TEXT UNDER STUDY:
• • •

I have MS

Further to my post yesterday, thankyou firstly for all encouraging and helpful suggestions and support!!

My Neuro said he doesn’t need to refer me on to MS specialist as he feels 100% able to give a diagnosis of MS.

What swung it was the timeline over last 25 years or so that I had written and emailed through earlier this week. He said without this he would have been 98% sure, but with it, 100%. He also said that the list showed evidence of a number of clearly defined ‘relapses’ albeit small ones which tells him I must have had this for “Decades”

So there you go. He’s thinking RRMS but will now refer me on to MS Services where they will monitor any disease progression and discuss next steps.

The main drug they use there is Tysabri a nurse told me, but as that is for highly active RRMS that confused me a bit!!

I’m not sure whether I qualify or not, but he said I will be given full post diagnostic support from a multidisciplinary department within the hospital.

I am under N Staffs Royal Stoke University Hospital - which is a Centre of Excellence for MS and does many Clinical Trials in association with Keele University and they have a dedicated MS Centre.

So in as much as anything can be good news - I feel lucky to firstly have had some many worry free years in ignorance (!!) and secondly, to be under what seems a superb hospital for MS.

The other good news - apparently, for a 51 year old, my brain is in extremely good shape with no lesions, just literally 3 non specific white matter changes. Apparently he would expect to see more than that in the average 51 year old :slight_smile:

I’m not sure how I should feel. Feel strangely nothing much at the mo - will probably be a blubbery mess at some point!

1 Like

Hello Minnie

As you could tell yesterday, I did think (unusually) that you were likely to get this news today. I say unusually, because we really can’t tell from what a person writes, but it was the bit you quoted from the letter you’d had that told me that MS was likely. Essentially the wording swung it for me. In an entirely subjective way.

• • •

DATASET RECORDS:

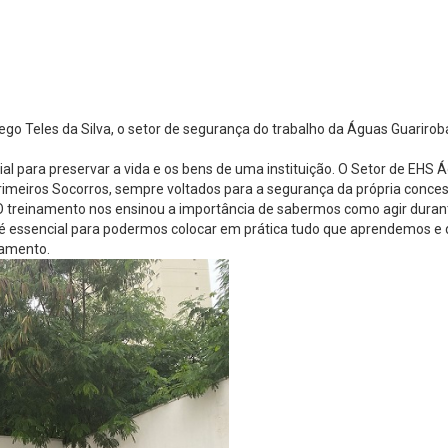
ego Teles da Silva, o setor de segurança do trabalho da Águas Guarir
ial para preservar a vida e os bens de uma instituição. O Setor de EH
rimeiros Socorros, sempre voltados para a segurança da própria concess
 O treinamento nos ensinou a importância de sabermos como agir durant
s é essencial para podermos colocar em prática tudo que aprendemos e 
namento.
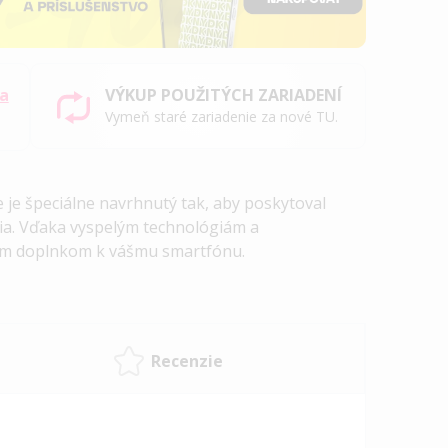
sa
VÝKUP POUŽITÝCH ZARIADENÍ
Vymeň staré zariadenie za nové TU.
 je špeciálne navrhnutý tak, aby poskytoval
ia. Vďaka vyspelým technológiám a
ým doplnkom k vášmu smartfónu.
Recenzie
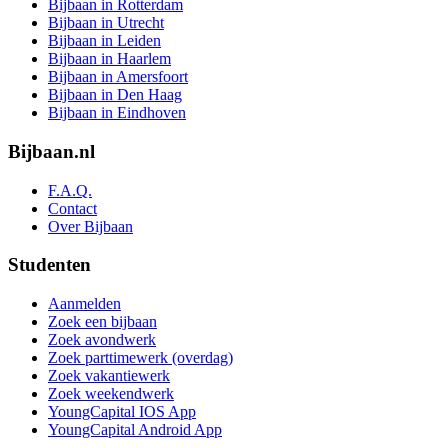
Bijbaan in Rotterdam
Bijbaan in Utrecht
Bijbaan in Leiden
Bijbaan in Haarlem
Bijbaan in Amersfoort
Bijbaan in Den Haag
Bijbaan in Eindhoven
Bijbaan.nl
F.A.Q.
Contact
Over Bijbaan
Studenten
Aanmelden
Zoek een bijbaan
Zoek avondwerk
Zoek parttimewerk (overdag)
Zoek vakantiewerk
Zoek weekendwerk
YoungCapital IOS App
YoungCapital Android App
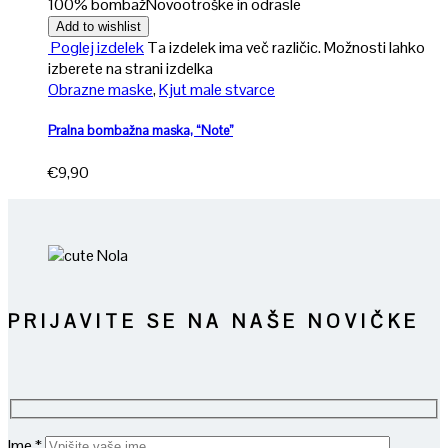
100% bombaž
Novo
otroške in odrasle
Add to wishlist
Poglej izdelek
Ta izdelek ima več različic. Možnosti lahko
izberete na strani izdelka
Obrazne maske
,
Kjut male stvarce
Pralna bombažna maska, “Note”
€
9,90
PRIJAVITE SE NA NAŠE NOVIČKE
Ime *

• • •

Translate into German the following sentence from the forum post about an MS diagnosis: "I’m not sure whether I qualify or not, but he said I will be given full post diagnostic support from a multidisciplinary department within the hospital."

Ich bin mir nicht sicher, ob ich dafür infrage komme oder nicht, aber er sagte, dass ich von einer multidisziplinären Abteilung innerhalb des Krankenhauses umfassende Unterstützung nach der Diagnose erhalten werde.